Boğaziçi’nde Cumhurbaşkanı Erdoğan’ın rektör atadığı AKP’li Melih Bulu ile oluşturduğu kadrosuna yönelik direniş tüm hızıyla devam ederken ülke gündemindeki yerini de koruyor. Ülkenin dört bir yanında kayyum rektörlere karşı demokratik ve özerk üniversite talebiyle tüm yurttaşların isyanı, öfkesi sokaklara taşıyor. Ancak bu öfkeyi bastırabileceğini sanan sıkışmış, tükenmekte olan AKP iktidarı, hâlâ önümüze barikat kurma çabasında.

İKTİDARLAR HEDEF ALDI

Tarih boyu üniversiteler yalnızca eğitim alınan ve verilen bir kurumdan ibaret olmadı. Özgürce bilim üreten, sosyalleşen, politik tartışmaların yapıldığı ortak bir hayatın kurulduğu üniversiteler, yıllar boyunca özerk alanlar olarak kalma gayreti içerisinde oldu. Ancak her dönemin iktidarı üniversitelerin kontrolü altında olmasını istedi. Dolayısıyla toplumu şekillendirmek ve baskı altına almak isteyen iktidarlar ilk olarak hedefine üniversiteler ve gençliği aldı. Buna karşılık üniversitelerden bu baskı iklimine karşı hep en güçlü ses yükseldi. Yükselen bu güç karşısında iktidarlar ise her dönem gerek polisini gerekse faşistini üzerimize gönderdi. Fakat üniversiteliler ve gençlik isyanıyla ayakta.

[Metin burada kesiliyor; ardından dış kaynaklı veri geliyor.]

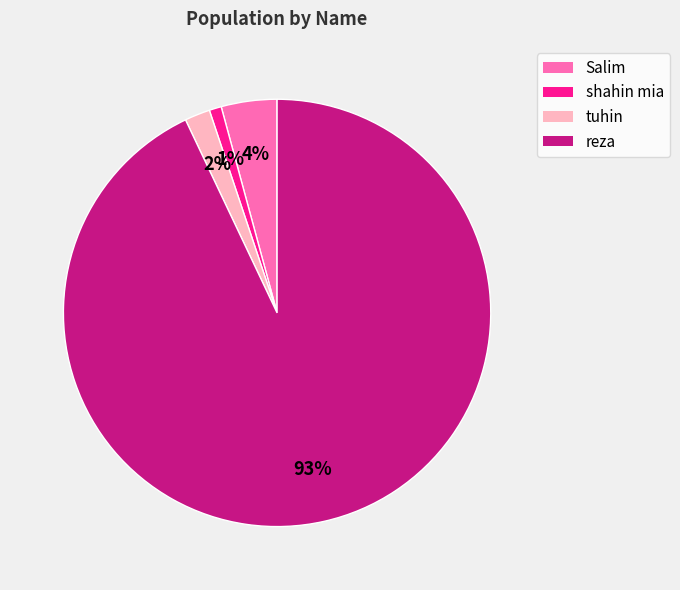

Is it true that shahin mia is 1% of the pie?

True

AKP tüm toplumu kâr hırsıyla, gerici, neoliberal bir kıskaçta sıkıştırarak iktidarını ayakta tutmaya çalışıyor. Gençliğin rengini, taleplerini dikkate almayanlar kampüslerimizde gözaltına alıyor, evlerimizi basıyor, tutuklamalarla sindirmeye çalışıyor. Seçim zamanı dillerinden düşüremedikleri gençler demokratik hakları için mücadele ettiğinde başı ezilmesi gereken yılanlar oluyor. LGBTİ+’ları, gençleri, kadınları hedef gösteren, yaşama hakkını dahi elinden alma çabasıyla hareket eden bir iktidar var karşımızda. Buna karşı aylardır süren direnişimiz gösteriyor ki umut bizi ayakta tutuyor. Mücadelemiz durgun sanılan bir nehrin nasıl da coşkulu aktığını gösteriyor. Şeriatçı azınlık var gücüyle üstümüze gelirken seslerimiz yankılanıyor meydanlarda: “Birbirimizi bırakmayacağız, arkadaşlarımızı serbest bırakın.”

DAYANIŞMANIN SESİ

Bu cümleler öylesine cümleler değil. Biat ettirilmeye çalışılan bir kuşağın dayanışmasının sesi bu. Özgür yarınlara olan özlemimizin sesi… “Kayyum rektör istemiyoruz” diyerek başlayan bu direniş memleketin dört bir yanındaki gençlerin kendi taleplerini dillendirdiği bir direnişe dönüştü. Ne demiştik: “İstifa yok tek başına ya tüm kayyumlar ya tüm kayyumlar”! Biliyoruz, değiştireceğiz. Onlar da biliyor gidecekler. Tek bir arkadaşımızı bile bırakmayacağız ellerine. Bizim birbirimizden, dayanışmamızdan başka kimsemiz yok. Arkadaşlarımızı almak için adliye önlerinde bekleyenleriz, “Arkadaşlarımız serbest bırakılmadan kampüsü terk etmiyoruz”, “arkadaşlarımız yoksa biz de yokuz derse girmiyoruz” diyenleriz. İktidar sahiplerinin anlayamayacağı bir dayanışma bu. Bize ise işaret ettiği bir yer var. Bu korku duvarları aşılıyor, aşılacak. Gelecek bizim, kazanacağız!

DİRENİŞLE YÜRÜYORUZ

LGBTİ+ bayrağıyla yürüdüğü için gözaltına alınan arkadaşlarımıza destek vermek isteyen arkadaşlarımız da geçen günlerde gözaltına alındı. Arkadaşlarımız şimdi serbest ancak haftalardır süren Boğaziçi direnişi nedeniyle tutuklanan, ev hapsinde olan arkadaşlarımız var. Hepsi aklımızda. Onlar cezaevinde bir koğuşta gözlerini açıp orada direnmeye devam ederken onların direnişini de yanımıza katarak mücadele etmeye devam ediyoruz. İktidarın bize yönelik baskısına her geçen gün yeni bir bahane eklese de taleplerimiz net: Arkadaşlarımıza özgürlük, bilim üreten özgür ve demokratik üniversite ve tüm kayyumlara istifa.